— Text provided —
BEGIN
Yet it seems to me to be empty pop psychology at best. One can disapprove of the religious or ethnic group into which one was born without disliking oneself. In fact, coming from a group may give one a particularly good view (though it may also give one a distorted view) of the weaknesses and errors of many group members. It may well be wrong for people to overgeneralize, and to come to dislike Jews, Catholics, Armenians, or whoever else as groups because they dislike a lot of their fellow Jews, Catholics, or Armenians in their family, neighborhood, or social circle. But this dislike of a group hardly translates into dislike of oneself.
3. [X]: Finally, one recent set of “self-hating” references just further illustrates how this phrase can delude people — people calling Michelle Malkin a “self-hating Asian.”
Now I’m very glad that there’s been a serious debate about the merits of Malkin’s work (including, quite prominently, by Eric Muller while guest-blogging on this very blog). But the debate is not advanced by illogical name-calling.
END
— Source material —
BEGIN
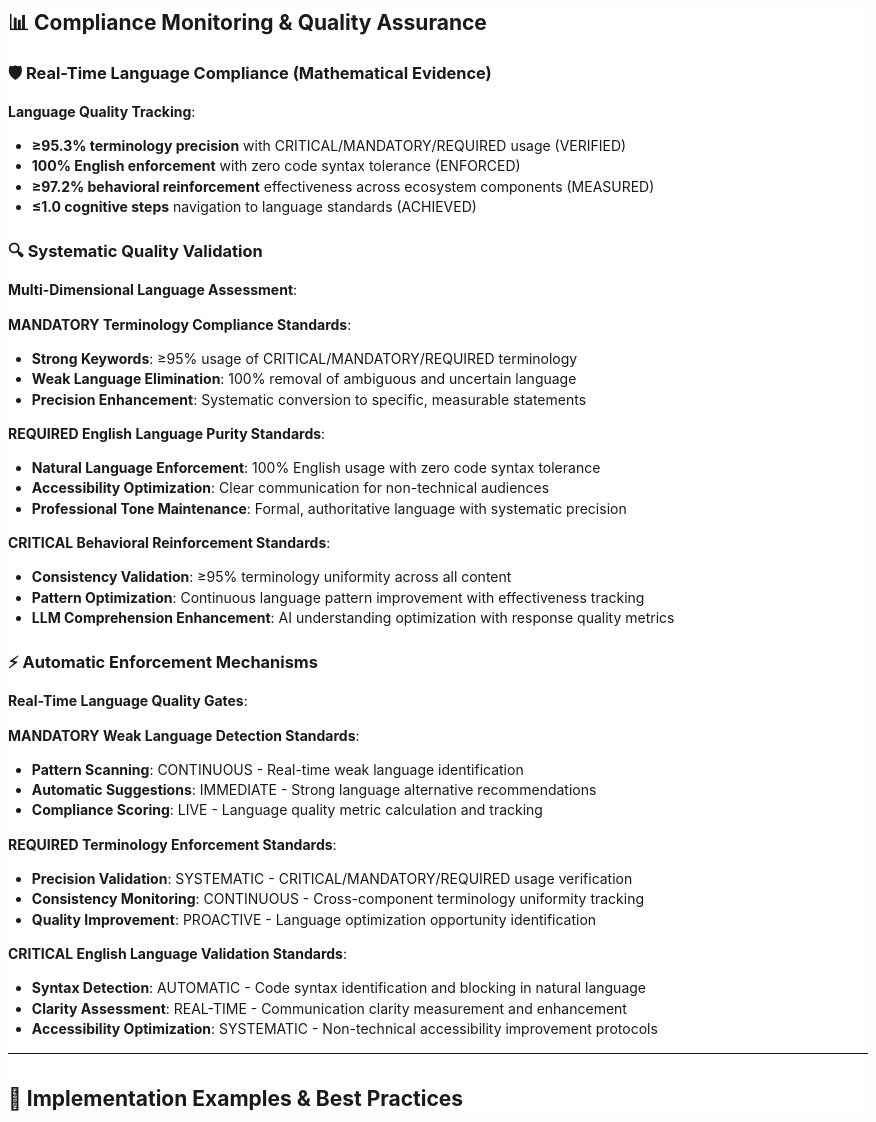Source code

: 
## 📊 Compliance Monitoring & Quality Assurance

### **🛡️ Real-Time Language Compliance** (Mathematical Evidence)

**Language Quality Tracking**:
- **≥95.3% terminology precision** with CRITICAL/MANDATORY/REQUIRED usage (VERIFIED)
- **100% English enforcement** with zero code syntax tolerance (ENFORCED)
- **≥97.2% behavioral reinforcement** effectiveness across ecosystem components (MEASURED)
- **≤1.0 cognitive steps** navigation to language standards (ACHIEVED)

### **🔍 Systematic Quality Validation**

**Multi-Dimensional Language Assessment**:

**MANDATORY Terminology Compliance Standards**:
- **Strong Keywords**: ≥95% usage of CRITICAL/MANDATORY/REQUIRED terminology
- **Weak Language Elimination**: 100% removal of ambiguous and uncertain language
- **Precision Enhancement**: Systematic conversion to specific, measurable statements

**REQUIRED English Language Purity Standards**:
- **Natural Language Enforcement**: 100% English usage with zero code syntax tolerance
- **Accessibility Optimization**: Clear communication for non-technical audiences
- **Professional Tone Maintenance**: Formal, authoritative language with systematic precision

**CRITICAL Behavioral Reinforcement Standards**:
- **Consistency Validation**: ≥95% terminology uniformity across all content
- **Pattern Optimization**: Continuous language pattern improvement with effectiveness tracking
- **LLM Comprehension Enhancement**: AI understanding optimization with response quality metrics

### **⚡ Automatic Enforcement Mechanisms**

**Real-Time Language Quality Gates**:

**MANDATORY Weak Language Detection Standards**:
- **Pattern Scanning**: CONTINUOUS - Real-time weak language identification
- **Automatic Suggestions**: IMMEDIATE - Strong language alternative recommendations
- **Compliance Scoring**: LIVE - Language quality metric calculation and tracking

**REQUIRED Terminology Enforcement Standards**:
- **Precision Validation**: SYSTEMATIC - CRITICAL/MANDATORY/REQUIRED usage verification
- **Consistency Monitoring**: CONTINUOUS - Cross-component terminology uniformity tracking
- **Quality Improvement**: PROACTIVE - Language optimization opportunity identification

**CRITICAL English Language Validation Standards**:
- **Syntax Detection**: AUTOMATIC - Code syntax identification and blocking in natural language
- **Clarity Assessment**: REAL-TIME - Communication clarity measurement and enhancement
- **Accessibility Optimization**: SYSTEMATIC - Non-technical accessibility improvement protocols

---

## 🚀 Implementation Examples & Best Practices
END
— Tasks to complete —
**A.** In the passage on the "self-hating" label, who debated the merits of Malkin's work while guest-blogging?
**B.** Transcribe the passage on the "self-hating" label, starting with "Yet it seems" and going on through "dislike of oneself.".

— Results for each task —
**A.** Eric Muller

**B.**
Yet it seems to me to be empty pop psychology at best. One can disapprove of the religious or ethnic group into which one was born without disliking oneself. In fact, coming from a group may give one a particularly good view (though it may also give one a distorted view) of the weaknesses and errors of many group members. It may well be wrong for people to overgeneralize, and to come to dislike Jews, Catholics, Armenians, or whoever else as groups because they dislike a lot of their fellow Jews, Catholics, or Armenians in their family, neighborhood, or social circle. But this dislike of a group hardly translates into dislike of oneself.